#### [Description of the task]
The data should be printed in full, character for character.

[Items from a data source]
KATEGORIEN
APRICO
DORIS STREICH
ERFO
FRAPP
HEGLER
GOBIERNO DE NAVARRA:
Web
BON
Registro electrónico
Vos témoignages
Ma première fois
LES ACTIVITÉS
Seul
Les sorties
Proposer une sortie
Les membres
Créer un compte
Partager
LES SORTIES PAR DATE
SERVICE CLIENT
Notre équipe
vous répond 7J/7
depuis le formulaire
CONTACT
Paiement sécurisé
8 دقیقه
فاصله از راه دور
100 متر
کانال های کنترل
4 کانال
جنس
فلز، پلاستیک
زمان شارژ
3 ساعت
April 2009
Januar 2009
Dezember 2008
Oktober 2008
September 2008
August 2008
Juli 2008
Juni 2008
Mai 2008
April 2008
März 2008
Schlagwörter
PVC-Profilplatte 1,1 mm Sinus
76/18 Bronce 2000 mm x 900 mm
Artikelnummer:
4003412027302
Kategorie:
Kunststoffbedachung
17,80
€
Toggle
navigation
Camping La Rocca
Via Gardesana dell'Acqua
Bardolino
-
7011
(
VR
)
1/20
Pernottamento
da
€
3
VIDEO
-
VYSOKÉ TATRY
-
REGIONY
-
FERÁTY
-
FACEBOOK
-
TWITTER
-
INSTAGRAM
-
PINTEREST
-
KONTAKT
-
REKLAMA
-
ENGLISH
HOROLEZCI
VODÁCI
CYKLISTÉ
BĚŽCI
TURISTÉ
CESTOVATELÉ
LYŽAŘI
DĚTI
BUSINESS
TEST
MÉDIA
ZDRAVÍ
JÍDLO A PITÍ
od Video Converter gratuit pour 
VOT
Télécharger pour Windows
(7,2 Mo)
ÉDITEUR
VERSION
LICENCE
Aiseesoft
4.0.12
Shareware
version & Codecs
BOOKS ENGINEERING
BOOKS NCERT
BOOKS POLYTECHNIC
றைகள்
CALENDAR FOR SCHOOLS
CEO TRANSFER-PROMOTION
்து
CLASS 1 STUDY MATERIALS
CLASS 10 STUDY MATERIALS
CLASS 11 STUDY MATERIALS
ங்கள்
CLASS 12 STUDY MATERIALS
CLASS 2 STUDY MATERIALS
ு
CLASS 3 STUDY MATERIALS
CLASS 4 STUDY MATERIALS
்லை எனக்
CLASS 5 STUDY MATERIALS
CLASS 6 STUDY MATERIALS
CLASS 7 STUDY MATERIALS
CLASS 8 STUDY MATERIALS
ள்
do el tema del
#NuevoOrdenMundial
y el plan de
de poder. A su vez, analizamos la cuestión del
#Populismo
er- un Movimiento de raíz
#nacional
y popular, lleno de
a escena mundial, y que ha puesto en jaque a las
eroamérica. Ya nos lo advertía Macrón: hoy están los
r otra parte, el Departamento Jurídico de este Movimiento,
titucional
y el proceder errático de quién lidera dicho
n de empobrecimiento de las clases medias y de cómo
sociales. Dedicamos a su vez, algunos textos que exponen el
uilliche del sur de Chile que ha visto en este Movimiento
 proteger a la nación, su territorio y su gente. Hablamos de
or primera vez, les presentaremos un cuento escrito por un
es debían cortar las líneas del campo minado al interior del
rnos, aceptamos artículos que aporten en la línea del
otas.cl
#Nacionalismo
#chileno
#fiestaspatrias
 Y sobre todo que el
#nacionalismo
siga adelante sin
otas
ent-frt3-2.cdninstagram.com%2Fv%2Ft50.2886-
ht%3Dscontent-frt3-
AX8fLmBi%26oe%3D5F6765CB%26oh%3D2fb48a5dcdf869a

#### [Answer space]
KATEGORIEN
APRICO
DORIS STREICH
ERFO
FRAPP
HEGLER
GOBIERNO DE NAVARRA:
Web
BON
Registro electrónico
Vos témoignages
Ma première fois
LES ACTIVITÉS
Seul
Les sorties
Proposer une sortie
Les membres
Créer un compte
Partager
LES SORTIES PAR DATE
SERVICE CLIENT
Notre équipe
vous répond 7J/7
depuis le formulaire
CONTACT
Paiement sécurisé
8 دقیقه
فاصله از راه دور
100 متر
کانال های کنترل
4 کانال
جنس
فلز، پلاستیک
زمان شارژ
3 ساعت
April 2009
Januar 2009
Dezember 2008
Oktober 2008
September 2008
August 2008
Juli 2008
Juni 2008
Mai 2008
April 2008
März 2008
Schlagwörter
PVC-Profilplatte 1,1 mm Sinus
76/18 Bronce 2000 mm x 900 mm
Artikelnummer:
4003412027302
Kategorie:
Kunststoffbedachung
17,80
€
Toggle
navigation
Camping La Rocca
Via Gardesana dell'Acqua
Bardolino
-
7011
(
VR
)
1/20
Pernottamento
da
€
3
VIDEO
-
VYSOKÉ TATRY
-
REGIONY
-
FERÁTY
-
FACEBOOK
-
TWITTER
-
INSTAGRAM
-
PINTEREST
-
KONTAKT
-
REKLAMA
-
ENGLISH
HOROLEZCI
VODÁCI
CYKLISTÉ
BĚŽCI
TURISTÉ
CESTOVATELÉ
LYŽAŘI
DĚTI
BUSINESS
TEST
MÉDIA
ZDRAVÍ
JÍDLO A PITÍ
od Video Converter gratuit pour 
VOT
Télécharger pour Windows
(7,2 Mo)
ÉDITEUR
VERSION
LICENCE
Aiseesoft
4.0.12
Shareware
version & Codecs
BOOKS ENGINEERING
BOOKS NCERT
BOOKS POLYTECHNIC
றைகள்
CALENDAR FOR SCHOOLS
CEO TRANSFER-PROMOTION
்து
CLASS 1 STUDY MATERIALS
CLASS 10 STUDY MATERIALS
CLASS 11 STUDY MATERIALS
ங்கள்
CLASS 12 STUDY MATERIALS
CLASS 2 STUDY MATERIALS
ு
CLASS 3 STUDY MATERIALS
CLASS 4 STUDY MATERIALS
்லை எனக்
CLASS 5 STUDY MATERIALS
CLASS 6 STUDY MATERIALS
CLASS 7 STUDY MATERIALS
CLASS 8 STUDY MATERIALS
ள்
do el tema del
#NuevoOrdenMundial
y el plan de
de poder. A su vez, analizamos la cuestión del
#Populismo
er- un Movimiento de raíz
#nacional
y popular, lleno de
a escena mundial, y que ha puesto en jaque a las
eroamérica. Ya nos lo advertía Macrón: hoy están los
r otra parte, el Departamento Jurídico de este Movimiento,
titucional
y el proceder errático de quién lidera dicho
n de empobrecimiento de las clases medias y de cómo
sociales. Dedicamos a su vez, algunos textos que exponen el
uilliche del sur de Chile que ha visto en este Movimiento
 proteger a la nación, su territorio y su gente. Hablamos de
or primera vez, les presentaremos un cuento escrito por un
es debían cortar las líneas del campo minado al interior del
rnos, aceptamos artículos que aporten en la línea del
otas.cl
#Nacionalismo
#chileno
#fiestaspatrias
 Y sobre todo que el
#nacionalismo
siga adelante sin
otas
ent-frt3-2.cdninstagram.com%2Fv%2Ft50.2886-
ht%3Dscontent-frt3-
AX8fLmBi%26oe%3D5F6765CB%26oh%3D2fb48a5dcdf869a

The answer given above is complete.